The LCMC corpus has been constructed using written Mandarin Chinese texts published in Mainland China to ensure some degree of textual homogeneity. It should be noted that plain written texts alone have been transcribed, with tables, illustrations, pictures, formulae and special symbols omitted and replaced with a gap element marked by the wording ‘omission’. Long citations from translated texts or texts produced outside the sampling period were also omitted so that the effect of translationese could be excluded and L1 quality guaranteed.
A small number of samples that
were conformant with our sampling frame were collected from the Internet. Most
samples, however, were provided by the SSReader
Digital Library in China. As each page of electronic books in the library
comes in PDG format, these pages were transferred into text files using an OCR
program provided by the digital library. This scanning process resulted in a
1-3% error rate, depending on the quality of the picture files. Each electronic
text file was proofread and corrected independently by two native speakers of
Mandarin Chinese so as to keep the transcribed raw texts as accurate as possible.
While the digital library has a
very large collection of books, it does not provide newspapers. The only sources
of newswire texts from the library are a dozen of collections of news awarded at
various levels. These collections, however, represent newswire texts from more
than eighty newspapers and television or broadcasting stations. The samples from
these sources account for around two thirds of texts for the press categories
(A-C). The other one third are sampled from newswire texts from Xinhua News
Agency (excerpted from the PH Corpus). Considering that this is the most
important and representative news provider in China, we believe that this
proportion is justified.
3. Encoding and markup conventions
Unlike single-byte western
languages like English, Chinese uses 2 bytes of ASCII codes for each character.

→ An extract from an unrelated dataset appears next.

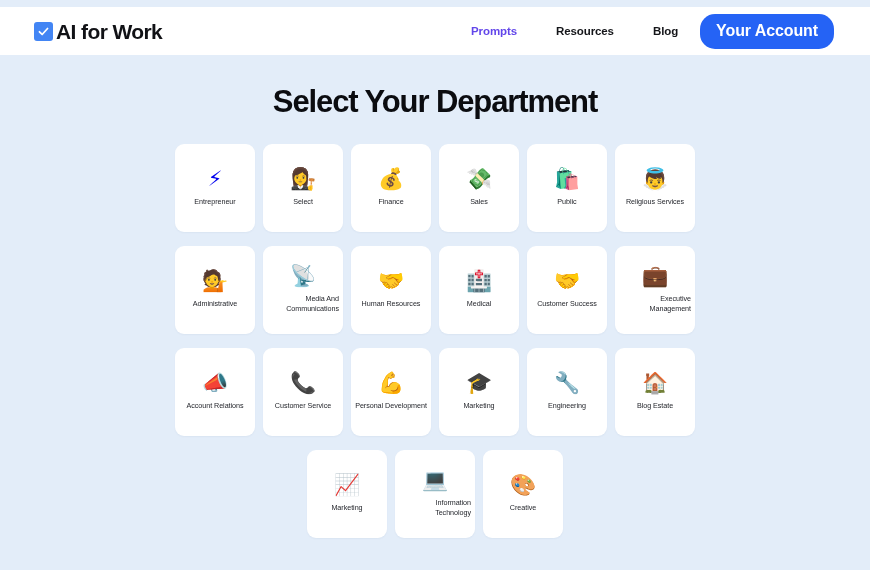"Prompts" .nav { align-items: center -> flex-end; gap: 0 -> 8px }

Currently there are three encoding systems for Chinese characters: GB2312 for
simplified Chinese, Big5 for traditional Chinese, and Unicode. While the
original texts were encoded in GB2312, we decided to convert the encoding into
Unicode (UTF-8) for the following reasons, namely, (1) to ensure the
compatibility of non-Chinese operating system and Chinese characters; and (2) to
take advantage of the latest Unicode-compatible concordancers like Xara version
1.0 and the WordSmith Tools version 4.0.
In order to make it more
convenient for users with an operating system earlier than Windows 2000 and
without a language support pack to use our data, we have produced a Pinyin
version of the LCMC corpus in addition to the standard version containing
characters. While also encoded using UTF-8, the Pinyin version will be more
compatible with older operating and concordance systems. This is also of
assistance to users who can read Romanised Chinese but not Chinese characters.